Marley is a grey 6-year-old spayed DSH who's been brought to you because she's had diarrhea for three days. The owner maintains that Marley, an indoor-outdoor cat, has not been as active as usual and does not have much of an appetite. She was losing weight for a while but has recently put weight back on and has gotten fat around the middle. You palpate her distended abdomen. You quickly realize that this is not fat, but ascites.

Marley's temperature is somewhat elevated (103 degrees); her mucus membranes are pale, her eyes are sunken slightly, and the skin of her scruff tents briefly when you test it. You auscult her heart and lungs and find that both sounds are somewhat muffled. Furthermore, the lungs are crepitant and wet and her respiration rate is elevated.

When you palpate her abdomen, she doesn't seem to have pain but she becomes rather excited and dyspneic. You tell the owner that Marley has fluid in her abdomen and possibly in her chest and that it is making it difficult for her to breathe. You need to give her fluids and take some samples but you are concerned that further manipulation could excite her too much. You ask permission to hospitalize Marley in an oxygen cage so you can do your work more safely. The owner agrees.

In the oxygen cage, you place an IV catheter and start fluid therapy for the dehydration. You also decide to take a blood sample and to tap some of the fluid from her abdomen. The abdominal fluid is a thick, icteric exudate with some apparent fibrin strands. You check Marley's chart and find that she is up to date on her vaccines (rabies, FVRC, FeLV). You decide to do an in-house ELISA for FeLV anyway. All the same, you know what's going on here and the news isn't good.


Marley has Feline Infectious Peritonitis (FIP). Diagnosis of FIP is based on history and clinical signs. There's an antibody titer test but it's actually sensitive to a related virus (feline enteric coronavirus) so it's often misinterpreted. Gross examination of abdominal fluid can be helpful: the presence of fibrin in conjunction with the clinical signs is highly indicative but definitive diagnosis can only be made upon exploratory surgery. Histology is also helpful, especially examination of the necrotic foci on the peritoneum and discovery of a lymphocytic exudate.

FIP is not curable. Treatment is strictly palliative and supportive: once FIP has progressed to the point where pleural and abdominal effusion are present, the prognosis is poor. Concurrent infection with feline leukemia virus is common and such cases carry a very poor prognosis. There are commercial FIP vaccines available but their efficacy is not well established. The owner, faced with these facts, asks you to euthanize her.


Chronic exudative inflammation is not a unique form of inflammation. The word "exudative" indicates that there's an ongoing process involving the movement of protein and inflammatory cells out of the vasculature and into the interstitial and anatomic spaces of the body. "Chronic, exudative" implies that the inflammation may be long-standing but that it's still active: it hasn't settled into a quiescent state consisting mostly of macrophages, fibroblasts, and remodeling.

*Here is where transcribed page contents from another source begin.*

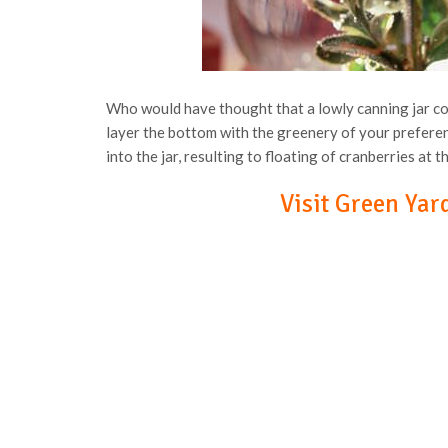
Who would have thought that a lowly canning jar cou
layer the bottom with the greenery of your preferen
into the jar, resulting to floating of cranberries at t
Visit Green Yard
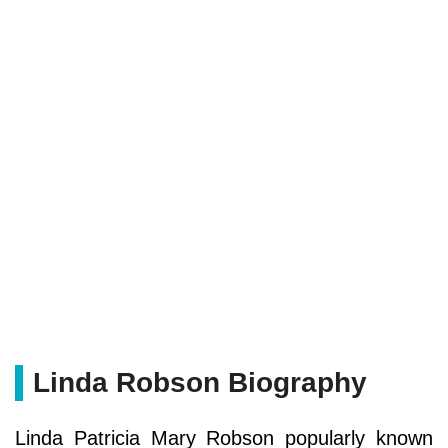
Linda Robson Biography
Linda Patricia Mary Robson popularly known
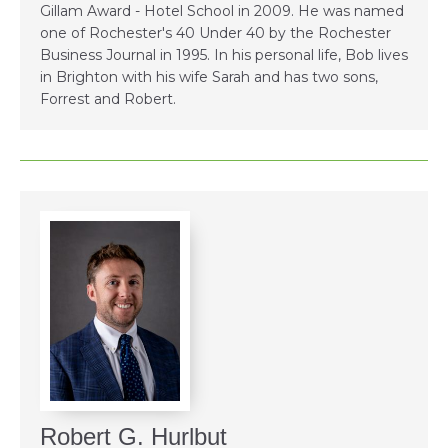
Gillam Award - Hotel School in 2009. He was named
one of Rochester's 40 Under 40 by the Rochester
Business Journal in 1995. In his personal life, Bob lives
in Brighton with his wife Sarah and has two sons,
Forrest and Robert.
Robert G. Hurlbut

This mesenteric lymph node above left is obviously active; more to the point, the CT in which it's located (above right) is diffusely infiltrated by an inflammatory exudate with multifocal-to-coalescing regions of intense cellular inflammation. Higher magnification of the inflammatory area shows a significant infiltration of lymphocytes and neutrophils; there is some minor hemorrhage present as a result of tissue breakdown.

Exudates are typically associated with acute inflammation. Usually the affected region stops exuding protein and cells once tissue demand has been met, and then the inflammation will resolve. If the inflammation moves into a chronic, long-term stage and cells and protein are still exuding into the site, that can indicate a serious problem involving chronic antigenic stimulation.

Feline infectious peritonitis is caused by infection with a coronavirus. Classic FIP is further divided into three categories: effusive, non-effusive, and mixed. The effusive form, the most recognizable, involves effusion of abdominal fluids and marked deposition of fibrin throughout the abdomen. In this case, the the disease is the classic effusive form. Affected cats show nonspecific signs such as intermittent fever, diarrhea, and progressive weight loss. As the disease progresses and hepatic function is deranged, icterus and ascites become evident: lethargy and anorexia develop, as does a pleural effusion that impedes respiration and muffles the heart and lung sounds. The fluid in both the abdomen and the pleura is lymphocytic, fibrinous, viscous and sticky and will rapidly clot if exposed to air. Grossly, the omentum becomes adhered to itself and to visceral organs and many foci of necrosis develop on the peritoneum.